One of the greatest factors behind reduced occupancy in recent years was an overbuilding of multifamily product that took place in the wake of Katrina. In an effort to revitalize the region’s housing, tax credits were allocated to construct more affordable housing units. Yet due to the nature of the multifamily construction pipeline, this product did not come online until years later—at the height of the Great Recession.

“You had an enormous amount of new product that came online, roughly adding 25 percent to the total supply over a 12- to 24-month period of time, so the market really was hurting,” says Griffin. “There weren’t a whole lot of demand drivers and there was a lot of new supply.”

Yet as the nation continues its slow recovery from the recent recession, the Mississippi Gulf Coast is seeing bright spots that could positively impact its multifamily market despite an oversaturated inventory.

“The good news going forward is casinos are back; the casino revenues are back to pre-recession levels; there are two casinos that just came online; and the military seems to have continued to weather five rounds of cuts,” says Griffin.

Griffin further notes the sizeable economic impact that the military has had on the region and warns against the federal government doing anything that might jeopardize this job engine.

“It’s going to be very difficult for Washington to come in and create a man-made disaster by consolidating or moving those bases, which are really the base of employment on the Mississippi Gulf Coast,” says Griffin.

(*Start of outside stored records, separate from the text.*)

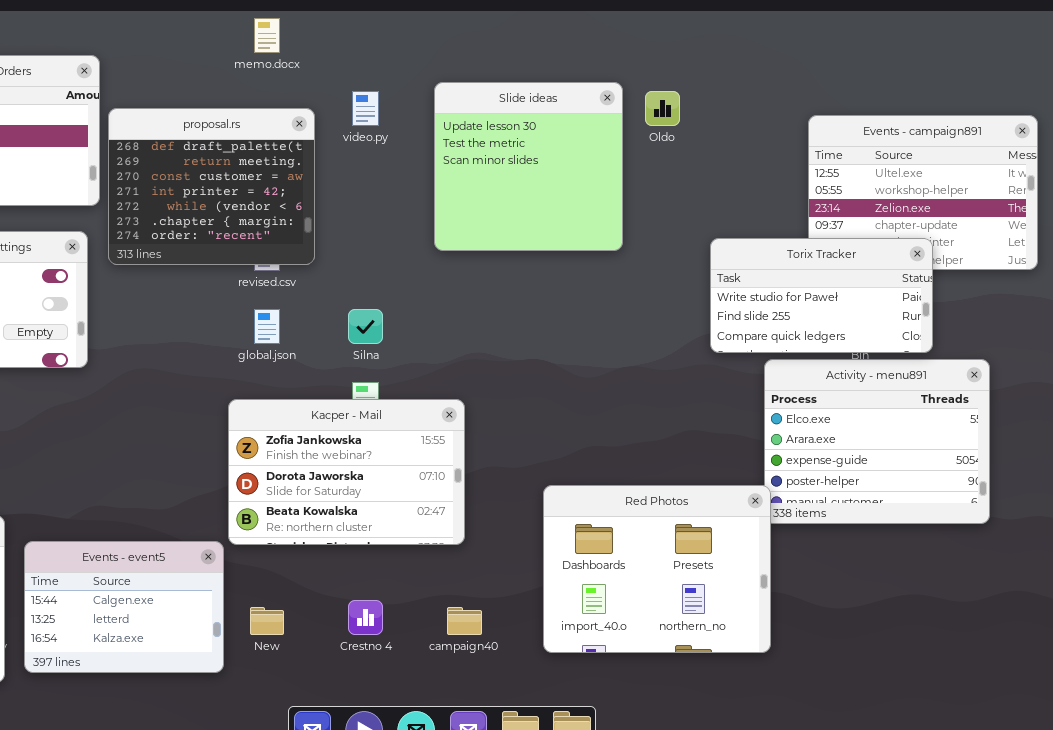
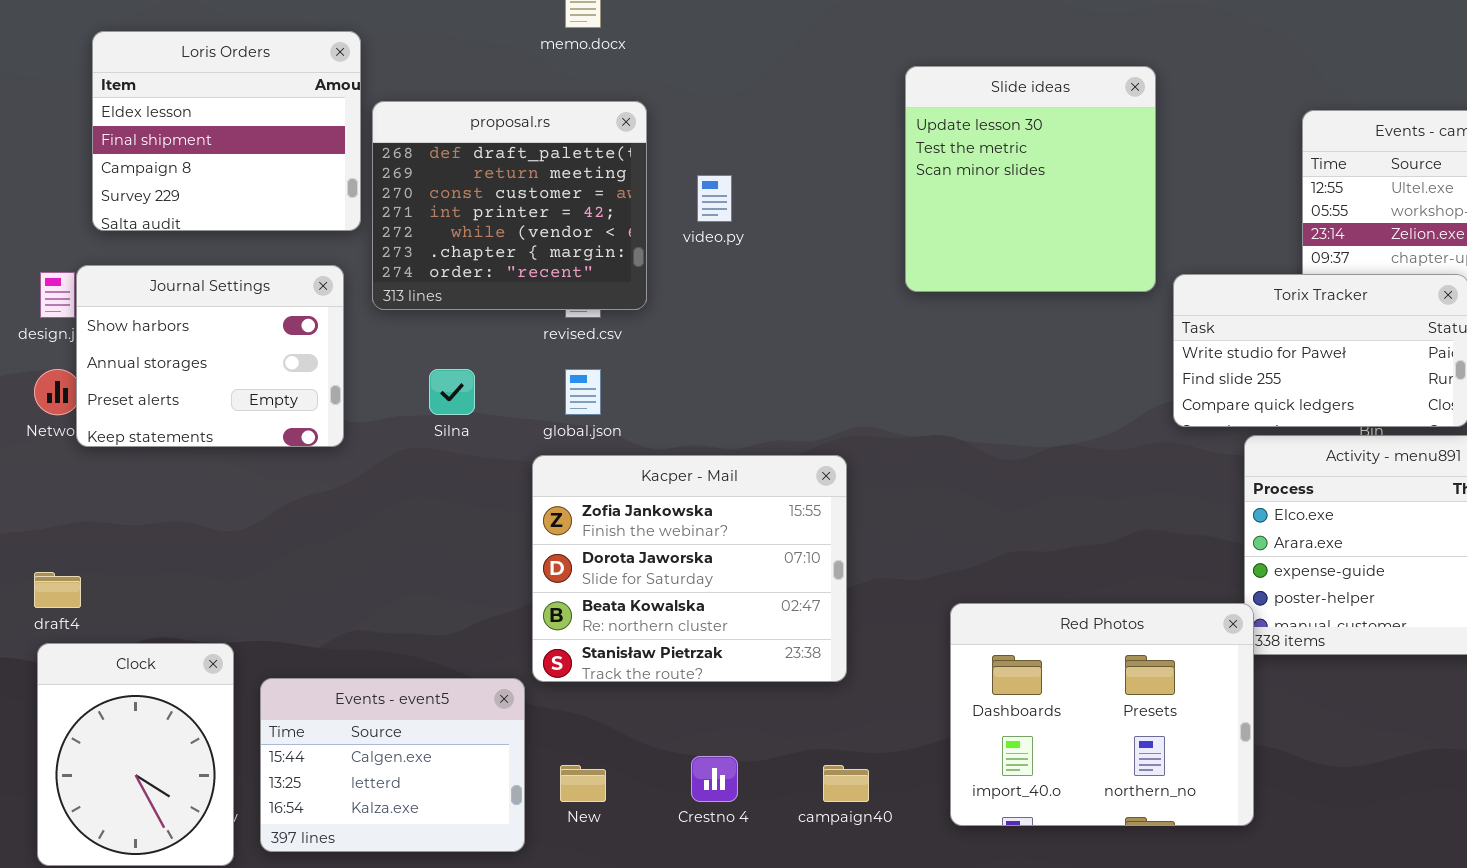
Slide ideas: [434,82,623,251] -> [905,66,1156,292], moved
video.py: [352,91,379,126] -> [697,175,732,222], moved
Silna: [348,309,383,344] -> [429,369,475,415], moved
Kacper - Mail: [228,399,465,545] -> [532,455,847,682], resized

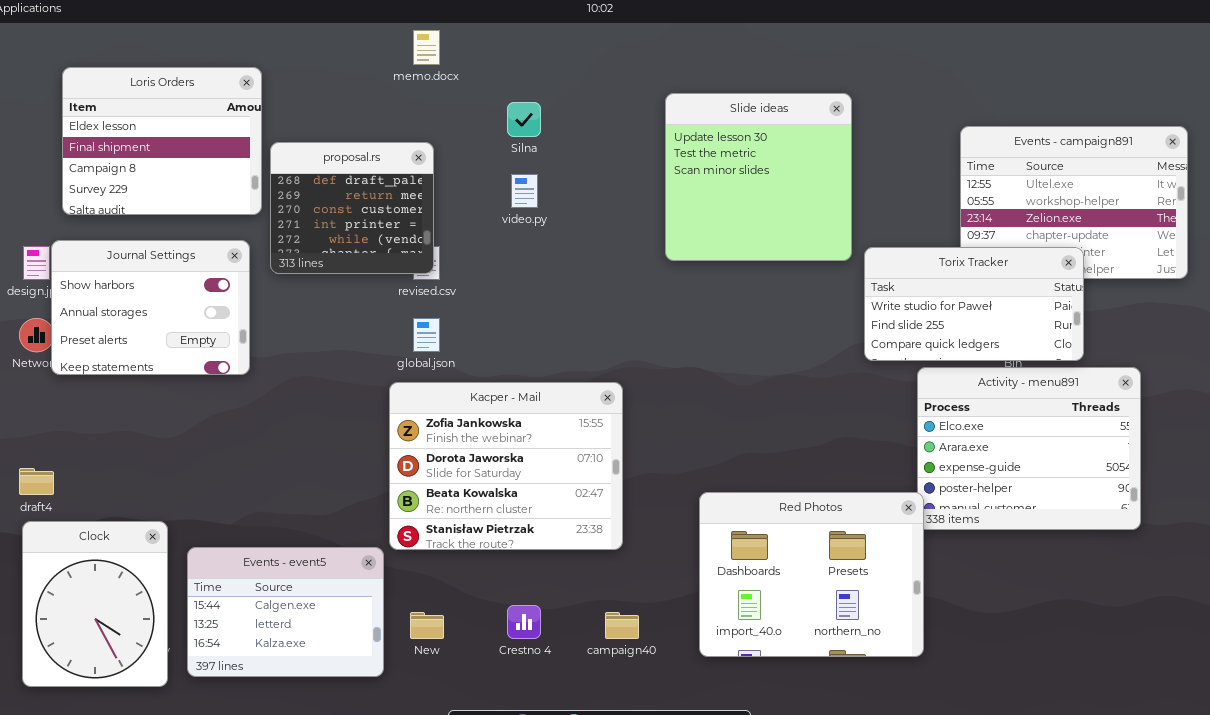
proposal.rs: [372,101,647,310] -> [270,142,434,274], resized
Silna: [429,369,475,415] -> [507,102,541,137], moved

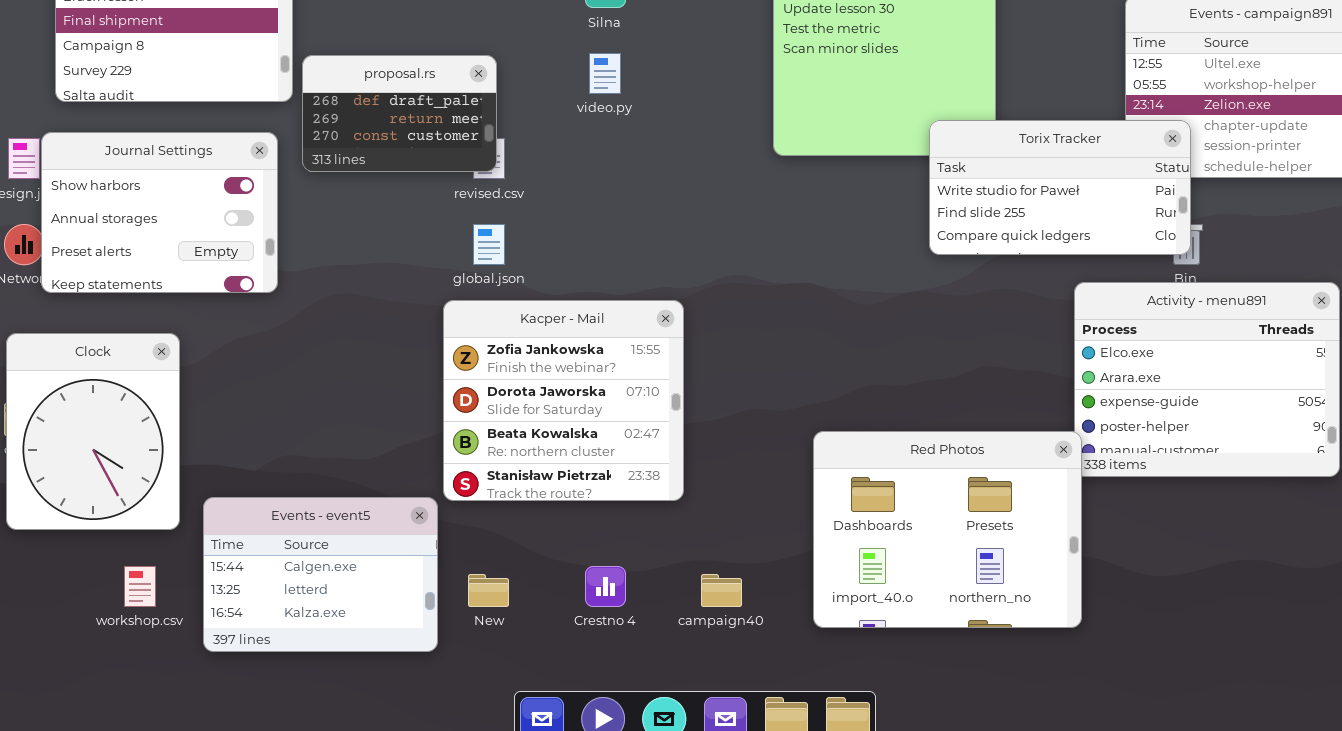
proposal.rs: [270,142,434,274] -> [302,55,497,172], resized
Torix Tracker: [864,247,1084,361] -> [929,120,1191,255], moved
Kacper - Mail: [389,382,623,550] -> [443,300,684,501], resized
Clock: [22,521,168,687] -> [6,333,180,530], moved

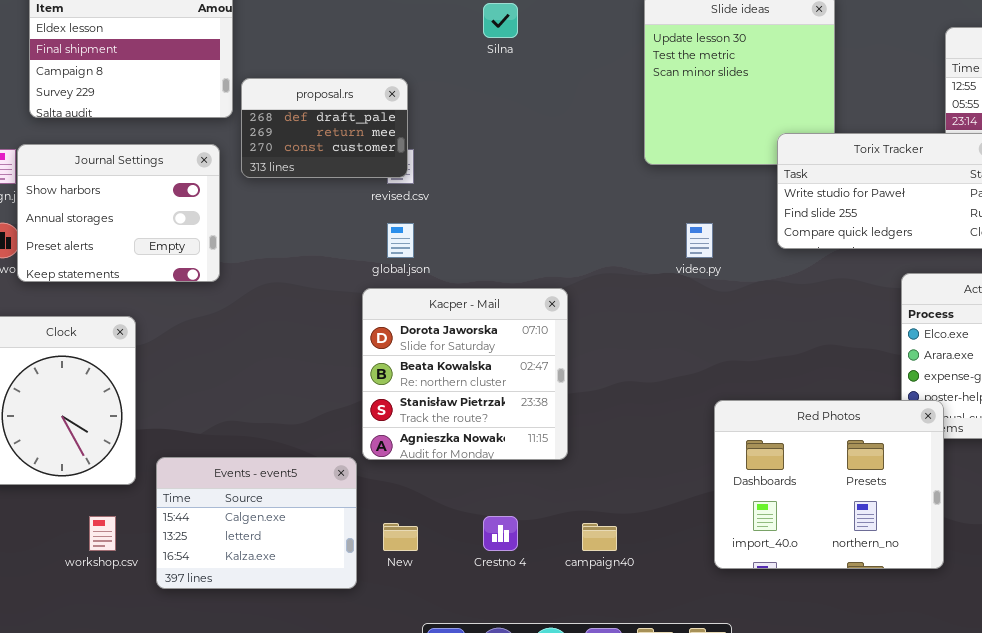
video.py: [589,53,621,94] -> [686,223,713,258], moved
Kacper - Mail: [443,300,684,501] -> [362,288,568,460], scrolled down 1 row
Red Photos: [813,431,1082,628] -> [714,400,944,569], moved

A little over 40 miles away, the city of Mobile, Ala. shows a wholly different track record. While the Mississippi Gulf Coast was experiencing reduced occupancy and an excess of inventory, Mobile was witnessing steady demand and a healthy level of absorption of existing product.

“Mobile didn’t go through the overbuilding that Mississippi did,” says Ankenbrandt at Rock Apartment Advisors. “Occupancies were high post-storm, and they remained high until about 2010 when the economy really hit them like it did the rest of the country.”

Ankenbrandt goes on to describe the type of economy the city has and what makes it distinguishable from New Orleans and cities like Gulfport and Biloxi.

“It’s different from Mississippi in that it’s not casino- or military-driven; it’s also not tourism or oil,” says Ankenbrandt. “It’s shipbuilding. There’s manufacturing, there’s the port—New Orleans and Mobile are two of the larger ports on the Gulf—and then there’s the manufacturing base. There’s a huge steel plant that was built north of Mobile that employed 3,500 people over the past three years.”